John LeBlanc

Personal information
- Born: November 23, 1939 (age 86) Rogersville, New Brunswick
- Occupation: Jockey

Horse racing career
- Sport: Horse racing
- Career wins: 1,466

Major racing wins
- Grey Stakes (1964) Colin Stakes (1965, 1970, 1972) Cup and Saucer Stakes (1965, 1971) Display Stakes (1965) Highlander Stakes (1965) Nassau Stakes (1965, 1975) Eclipse Stakes (1969) King Edward Handicap (1969, 1970) Shady Well Stakes (1970) My Dear Stakes (1972) Princess Elizabeth Stakes (1972) Toronto Cup (1972) Victoria Stakes (1972) Colin Stakes (1972) Frizette Stakes (1972) Gardenia Stakes (1972) Selima Stakes (1972) Matron Stakes (1972) Spinaway Stakes (1972) Schuylerville Stakes (1972) La Troienne Stakes (1973) Quebec Derby (1973) Maple Leaf Stakes (1974, 1979) Selene Stakes (1976) Victoriana Stakes (1976) Connaught Cup Stakes (1977) Ontario Damsel Stakes (1979) Wonder Where Stakes (1979) Dominion Day Stakes (1980) Canadian Classic Race wins: Breeders' Stakes (1968, 1969) Prince of Wales Stakes (1972, 1984)

Racing awards
- Avelino Gomez Memorial Award (2006)

Significant horses
- Angle Light, Fanfreluche, Glorious Song, Kennedy Road, La Prevoyante, Presidial, Titled Hero

= John B. LeBlanc =

Jean (John) B. LeBlanc (born November 23, 1939, in Rogersville, New Brunswick) is a Canadian retired jockey in Thoroughbred horse racing. He competed at many of the top racetracks in the United States but for most of his career was based in Ontario where he was commonly known as John, the English language translation for his name.
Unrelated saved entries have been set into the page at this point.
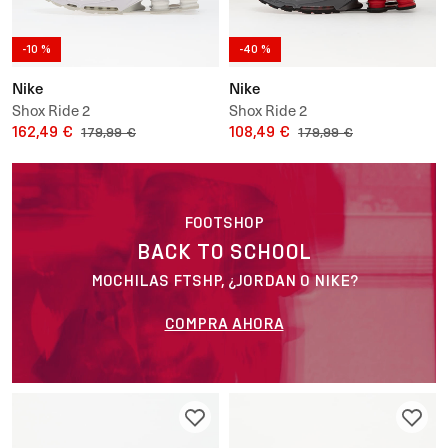
-10 %
-40 %
Nike
Nike
Shox Ride 2
Shox Ride 2
162,49 €
108,49 €
179,99 €
179,99 €
FOOTSHOP
BACK TO SCHOOL
MOCHILAS FTSHP, ¿JORDAN O NIKE?
COMPRA AHORA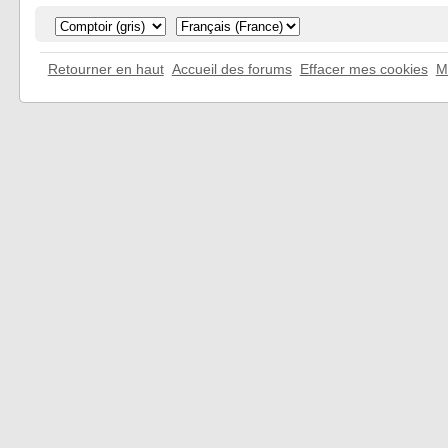
Retourner en haut
Accueil des forums
Effacer mes cookies
M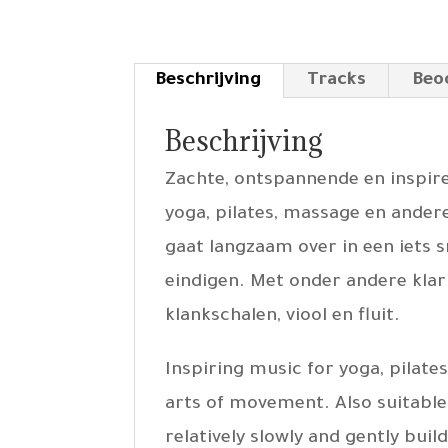
Beschrijving
Tracks
Beo
Beschrijving
Zachte, ontspannende en inspir
yoga, pilates, massage en ander
gaat langzaam over in een iets 
eindigen. Met onder andere klar
klankschalen, viool en fluit.
Inspiring music for yoga, pilates
arts of movement. Also suitabl
relatively slowly and gently bui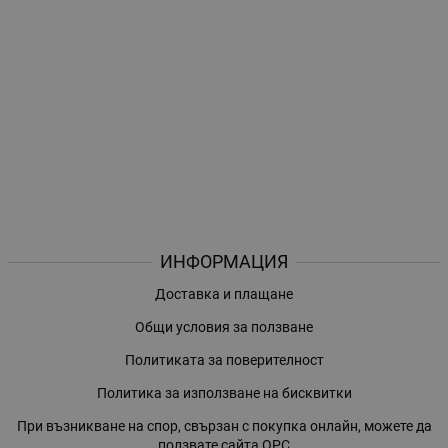
ИНФОРМАЦИЯ
Доставка и плащане
Общи условия за ползване
Политиката за поверителност
Политика за използване на бисквитки
При възникване на спор, свързан с покупка онлайн, можете да
ползвате сайта ОРС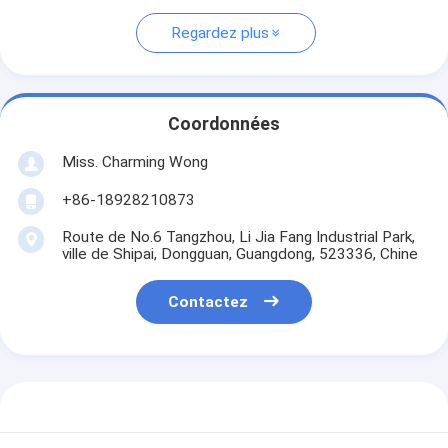
Regardez plus
Coordonnées
Miss. Charming Wong
+86-18928210873
Route de No.6 Tangzhou, Li Jia Fang Industrial Park,
ville de Shipai, Dongguan, Guangdong, 523336, Chine
Contactez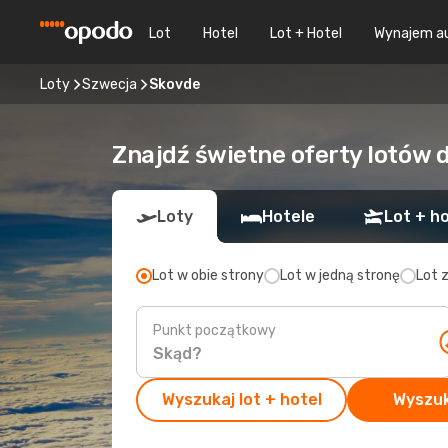
Lot
Hotel
Lot + Hotel
Wynajem a
Loty
Szwecja
Skovde
Znajdź świetne oferty lotów 
Loty
Hotele
Lot + ho
Lot w obie strony
Lot w jedną stronę
Lot 
Punkt początkowy
Wyszukaj lot + hotel
Wyszuk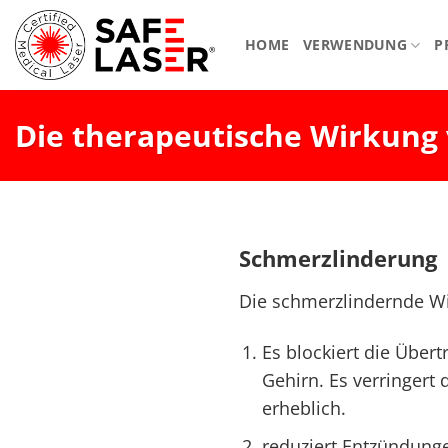
Zum
Inhalt
HOME
VERWENDUNG
P
springen
Die therapeutische Wirkung 
Schmerzlinderung
Die schmerzlindernde Wi
Es blockiert die Über
Gehirn. Es verringert
erheblich.
reduziert Entzündunge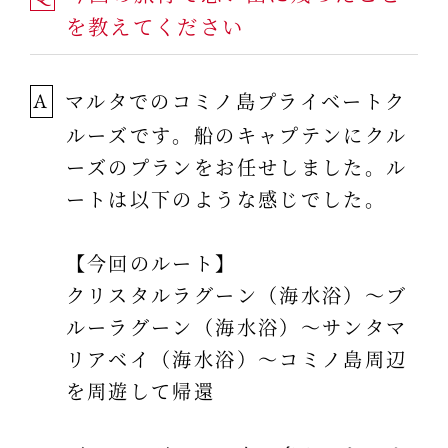
を教えてください
マルタでのコミノ島プライベートク
A
ルーズです。船のキャプテンにクル
ーズのプランをお任せしました。ル
ートは以下のような感じでした。
【今回のルート】
クリスタルラグーン（海水浴）～ブ
ルーラグーン（海水浴）～サンタマ
リアベイ（海水浴）～コミノ島周辺
を周遊して帰還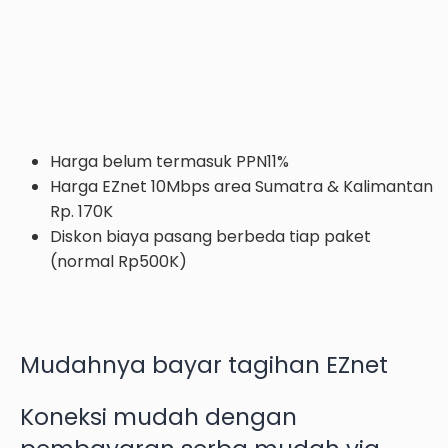
Harga belum termasuk PPN11%
Harga EZnet 10Mbps area Sumatra & Kalimantan
Rp. 170K
Diskon biaya pasang berbeda tiap paket
(normal Rp500K)
Mudahnya bayar tagihan EZnet
Koneksi mudah dengan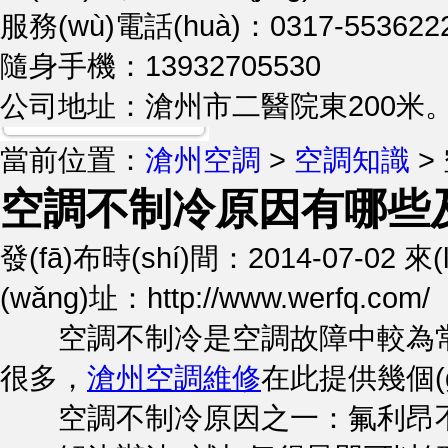
服務(wù)電話(huà)：0317-553622
隨身手機：13932705530
公司地址：滄州市二醫院東200米
當前位置：
滄州空調
>
空調知識
>
空調不制冷原因有哪些
發(fā)布時(shí)間：2014-07-02
(wǎng)址：http://www.werfq.com/
空調不制冷是空調故障中較為常見(j
很多，
滄州空調維修
在此提供幾個(
空調不制冷原因之一：氟利昂不夠(俗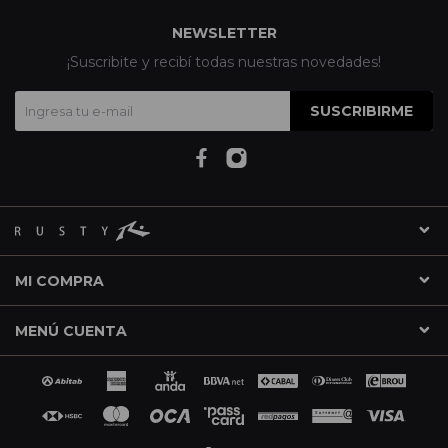
NEWSLETTER
¡Suscribite y recibí todas nuestras novedades!
SUSCRIBIRME
MI COMPRA
MENÚ CUENTA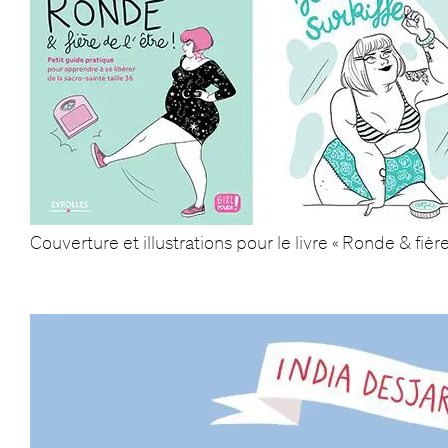
Couverture et illustrations pour le livre « Ronde & fière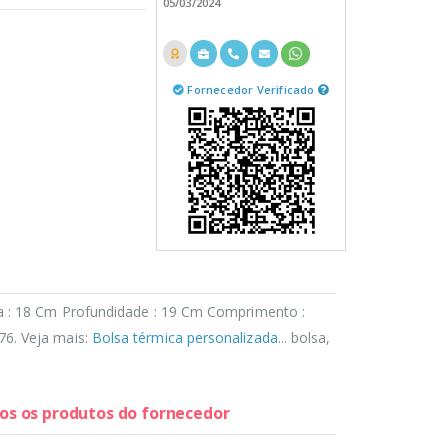
05/03/2024
Fornecedor Verificado
a : 18 Cm Profundidade : 19 Cm Comprimento :
76. Veja mais:
Bolsa térmica personalizada
... bolsa,
dos os produtos do fornecedor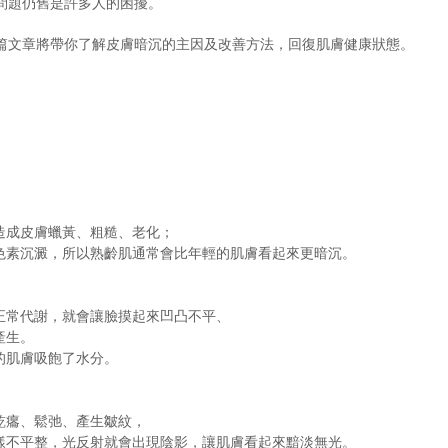
問題仍舊是許多人的困擾。
篇文章將帶你了解皮膚暗沉的主因及改善方法，回復肌膚健康狀態。
造成皮膚蠟黃、粗糙、老化；
色素沉澱，所以熟齡肌通常會比年輕的肌膚看起來更暗沉。
正常代謝，就會讓臉摸起來凹凸不平、
產生。
的肌膚吸飽了水分。
乾癟、鬆弛、產生皺紋，
樣不平整，光反射就會出現陰影，讓肌膚看起來黯淡無光。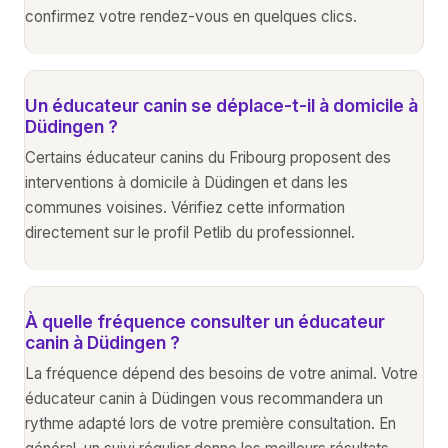
confirmez votre rendez-vous en quelques clics.
Un éducateur canin se déplace-t-il à domicile à
Düdingen ?
Certains éducateur canins du Fribourg proposent des
interventions à domicile à Düdingen et dans les
communes voisines. Vérifiez cette information
directement sur le profil Petlib du professionnel.
À quelle fréquence consulter un éducateur
canin à Düdingen ?
La fréquence dépend des besoins de votre animal. Votre
éducateur canin à Düdingen vous recommandera un
rythme adapté lors de votre première consultation. En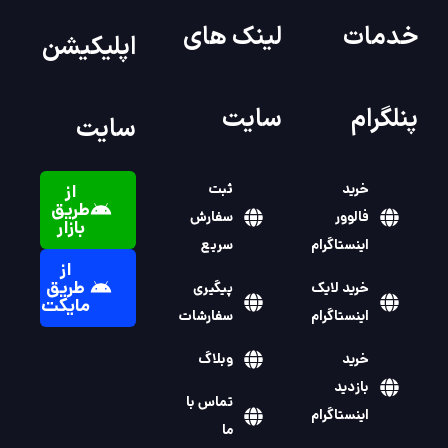
خدمات
لینک های
اپلیکیشن
پنلگرام
سایت
سایت
خرید
ثبت
از
طریق
فالوور
سفارش
بازار
اینستاگرام
سریع
از
طریق
خرید لایک
پیگیری
مایکت
اینستاگرام
سفارشات
خرید
وبلاگ
بازدید
تماس با
اینستاگرام
ما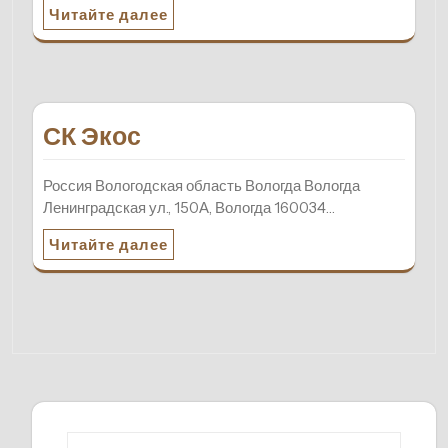
Читайте далее
СК Экос
Россия Вологодская область Вологда Вологда
Ленинградская ул., 150А, Вологда 160034…
Читайте далее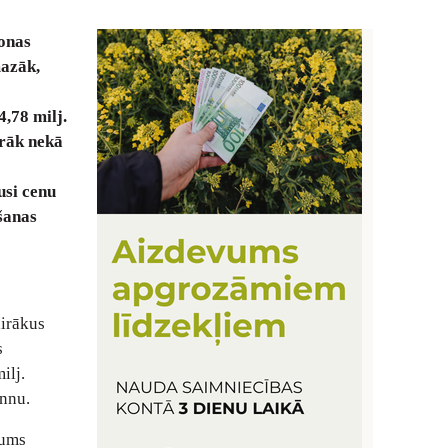
onas
mazāk,
,78 milj.
irāk nekā
usi cenu
ošanas
airākus
s
ilj.
onnu.
tums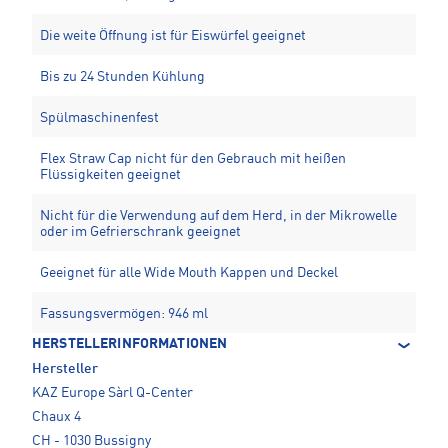
Die weite Öffnung ist für Eiswürfel geeignet
Bis zu 24 Stunden Kühlung
Spülmaschinenfest
Flex Straw Cap nicht für den Gebrauch mit heißen
Flüssigkeiten geeignet
Nicht für die Verwendung auf dem Herd, in der Mikrowelle
oder im Gefrierschrank geeignet
Geeignet für alle Wide Mouth Kappen und Deckel
Fassungsvermögen: 946 ml
HERSTELLERINFORMATIONEN
Hersteller
KAZ Europe Sàrl Q-Center
Chaux 4
CH - 1030 Bussigny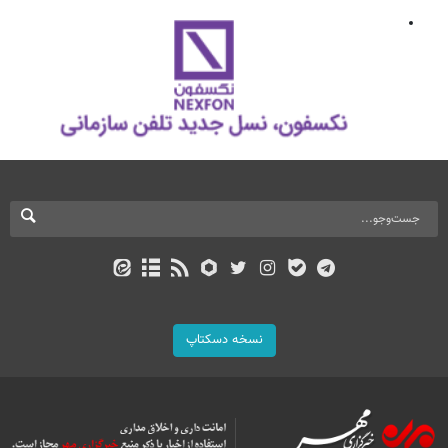
نسخه دسکتاپ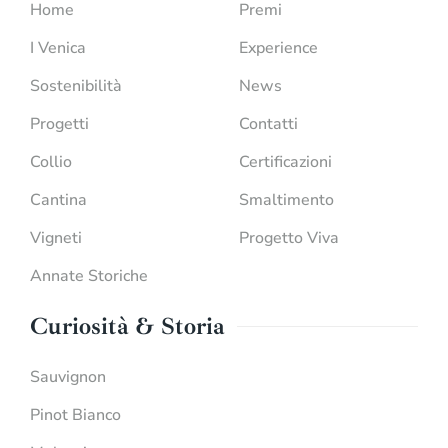
Home
Premi
I Venica
Experience
Sostenibilità
News
Progetti
Contatti
Collio
Certificazioni
Cantina
Smaltimento
Vigneti
Progetto Viva
Annate Storiche
Curiosità & Storia
Sauvignon
Pinot Bianco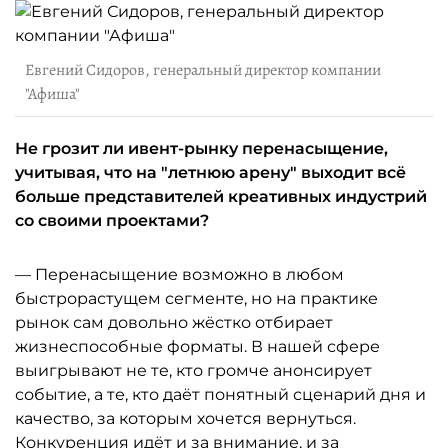
Евгений Сидоров, генеральный директор компании
"Афиша"
Не грозит ли ивент-рынку перенасыщение,
учитывая, что на "летнюю арену" выходит всё
больше представителей креативных индустрий
со своими проектами?
— Перенасыщение возможно в любом
быстрорастущем сегменте, но на практике
рынок сам довольно жёстко отбирает
жизнеспособные форматы. В нашей сфере
выигрывают не те, кто громче анонсирует
событие, а те, кто даёт понятный сценарий дня и
качество, за которым хочется вернуться.
Конкуренция идёт и за внимание, и за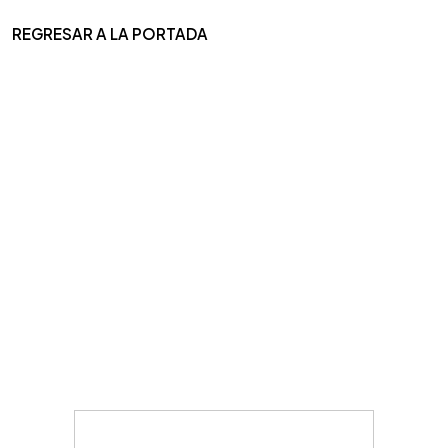
REGRESAR A LA PORTADA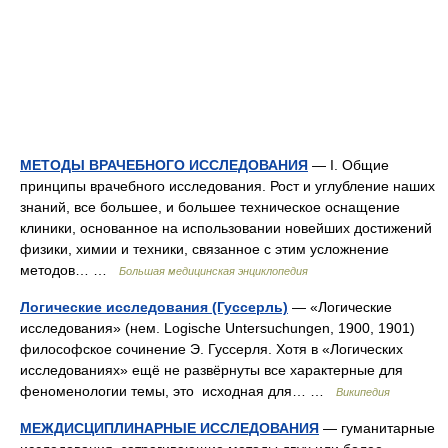
МЕТОДЫ ВРАЧЕБНОГО ИССЛЕДОВАНИЯ
— І. Общие
принципы врачебного исследования. Рост и углубление наших
знаний, все большее, и большее техническое оснащение
клиники, основанное на использовании новейших достижений
физики, химии и техники, связанное с этим усложнение
методов… …
Большая медицинская энциклопедия
Логические исследования (Гуссерль)
— «Логические
исследования» (нем. Logische Untersuchungen, 1900, 1901)
философское сочинение Э. Гуссерля. Хотя в «Логических
исследованиях» ещё не развёрнуты все характерные для
феноменологии темы, это исходная для… …
Википедия
МЕЖДИСЦИПЛИНАРНЫЕ ИССЛЕДОВАНИЯ
— гуманитарные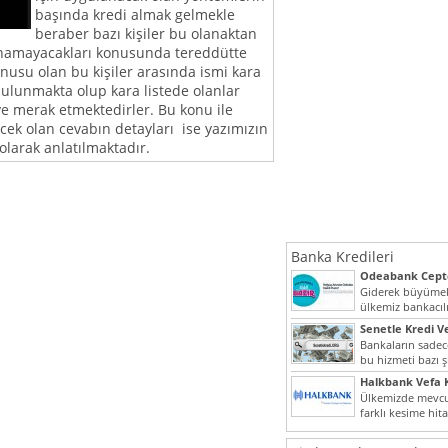
başında kredi almak gelmekle
beraber bazı kişiler bu olanaktan
anamayacakları konusunda tereddütte
nusu olan bu kişiler arasında ismi kara
bulunmakta olup kara listede olanlar
iye merak etmektedirler. Bu konu ile
lecek olan cevabın detayları ise yazımızın
olarak anlatılmaktadır.
Banka Kredileri
Odeabank Cepte
KREDIM 8444
Giderek büyümek
ülkemiz bankacılı
bir giriş yapmış o
Senetle Kredi Ve
Bankaların sadece
bu hizmeti bazı ş
vermektedir. Sene
Halkbank Vefa K
Ülkemizde mevcu
farklı kesime hit
noktada son...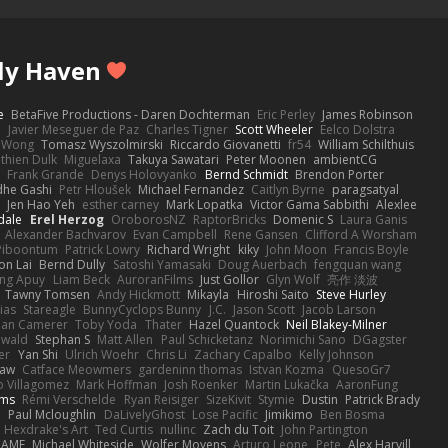
ly Haven
e
BetaFive Productions - Daren Dochterman
Eric Perley
James Robinson
o
Javier Meseguer de Paz
Charles Tigner
Scott Wheeler
Eelco Dolstra
a Wong
Tomasz Wyszolmirski
Riccardo Giovanetti
fr54
William Schilthuis
thien Dulk
Miguelaxa
Takuya Sawatari
Peter Moonen
ambientCG
s
Frank Grande
Denys Holovyanko
Bernd Schmidt
Brendon Porter
dhe Gashi
Petr Hloušek
Michael Fernandez
Caitlyn Byrne
paragsatyal
Jen Hao Yeh
esther carney
Mark Lopatka
Victor Gama Sabbithi
Alexlee
dale
Erel Herzog
OroborosNZ
RaptorBricks
Domenic S
Laura Ganis
Alexander Bachvarov
Evan Campbell
Rene Gansen
Clifford A Worsham
 Piboontum
Patrick Lowry
Richard Wright
kiky
John Moon
Francis Boyle
on Lai
Bernd Dully
Satoshi Yamasaki
Doug Auerbach
fengquan wang
ng Apuy
Liam Beck
AuroranFilms
Just Gollor
Glyn Wolf
亮作 淡波
Tawny Tomsen
Andy Hickmott
Mikayla
Hiroshi Saito
Steve Hurley
ias
Stareagle
BunnyCyclops Bunny
J.C.
Jason Scott
Jacob Larson
lan Camerer
Toby Yoda
Thater
Hazel Quantock
Neil Blakey-Milner
ewald
Stephan S
Matt Allen
Paul Schicketanz
Norimichi Sano
DGagster
er
Yan Shi
Ulrich Woehr
Chris Li
Zachary Capalbo
Kelly Johnson
paw
Catface Meowmers
gardeninn thomas
Istvan Kozma
QuesoGr7
o Villagomez
Mark Hoffman
Josh Roenker
Martin Lukačka
AaronFung
lms
Rémi Verschelde
Ryan Reisiger
SizeKivit
Stymie
Dustin
Patrick Brady
Q
Paul Mcloughlin
DaLivelyGhost
Lose Pacific
Jimikimo
Ben Bosma
Hexdrake's Art
Ted Curtis
nullinc
Zach du Toit
John Partington
RAME
Michael Whiteside
Wolfer Moyens
Arturo Leone
Pete
Alex Harvill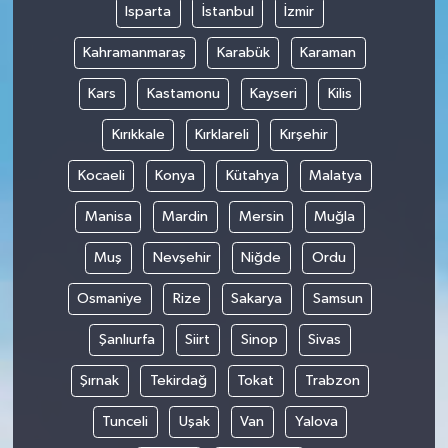
Isparta
İstanbul
İzmir
Kahramanmaraş
Karabük
Karaman
Kars
Kastamonu
Kayseri
Kilis
Kırıkkale
Kırklareli
Kırşehir
Kocaeli
Konya
Kütahya
Malatya
Manisa
Mardin
Mersin
Muğla
Muş
Nevşehir
Niğde
Ordu
Osmaniye
Rize
Sakarya
Samsun
Şanlıurfa
Siirt
Sinop
Sivas
Şırnak
Tekirdağ
Tokat
Trabzon
Tunceli
Uşak
Van
Yalova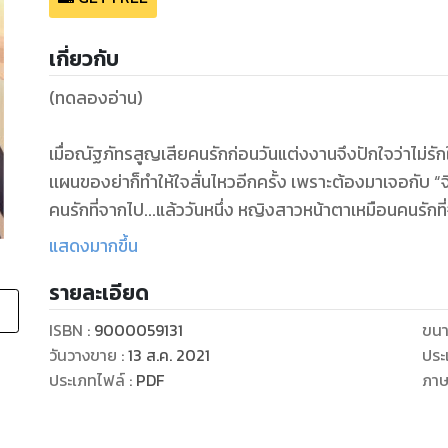
เกี่ยวกับ
(ทดลองอ่าน)
เมื่อณัฐภัทรสูญเสียคนรักก่อนวันแต่งงานจึงปักใจว่าไม่รัก
เเผนของย่าก็ทำให้ใจสั่นไหวอีกครั้ง เพราะต้องมาเจอกับ “จิรภ
คนรักที่จากไป...แล้ววันหนึ่ง หญิงสาวหน้าตาเหมือนคนรักที่จากไปปรากฏขึ้น ...?! “
ครับ”
แสดงมากขึ้น
รายละเอียด
ISBN :
9000059131
ขนา
วันวางขาย
:
13 ส.ค. 2021
ประ
ประเภทไฟล์
:
PDF
ภา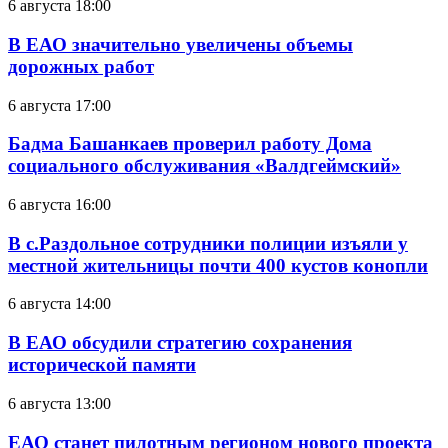
6 августа 18:00
В ЕАО значительно увеличены объемы
дорожных работ
6 августа 17:00
Бадма Башанкаев проверил работу Дома
социального обслуживания «Валдгеймский»
6 августа 16:00
В с.Раздольное сотрудники полиции изъяли у
местной жительницы почти 400 кустов конопли
6 августа 14:00
В ЕАО обсудили стратегию сохранения
исторической памяти
6 августа 13:00
ЕАО станет пилотным регионом нового проекта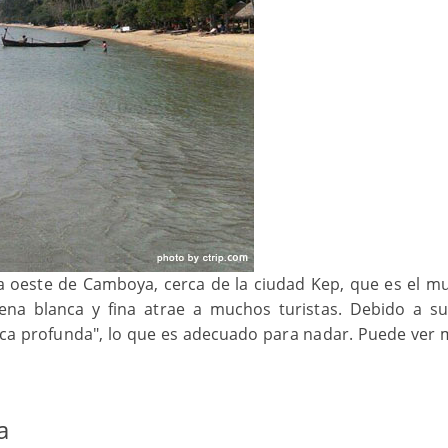
a oeste de Camboya, cerca de la ciudad Kep, que es el mu
a blanca y fina atrae a muchos turistas. Debido a s
ca profunda", lo que es adecuado para nadar. Puede ver
a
LeBlanc is best known for riding Jean-Louis Lévesque's La Prevoyante through an undefeated 1972 campaign in North America. An inductee in both the Canadian Horse Racing Hall of Fame and U.S. Racing Hall of Fame, the filly won all twelve of her starts under LeBlanc en route to be voted the 1972 Eclipse Award as American Champion Two-Year-Old Filly, the National Turf Writers Association's U.S. Horse of the Year and the Sovereign Award as the Canadian Horse of the Year.

==Canadian and U.S. Triple Crown ==

A winner of 1,466 races during his career, John LeBlanc was the jockey chosen by trainer Lucien Laurin to ride Angle Light, Secretariat's entrymate in the 1973 Kentucky Derby. Among his other career highlights, LeBlanc won four Canadian Triple Crown races, taking back-to-back runnings of the Breeders' Stakes in 1968 and 1969 and the Prince of Wales Stakes in 1972 and 1984.

In 2006, LeBlanc received the Avelino Gomez Memorial Award, an honor given to a jockey in Canada who has made a significant contribution to the sport of Thoroughbred horse racing.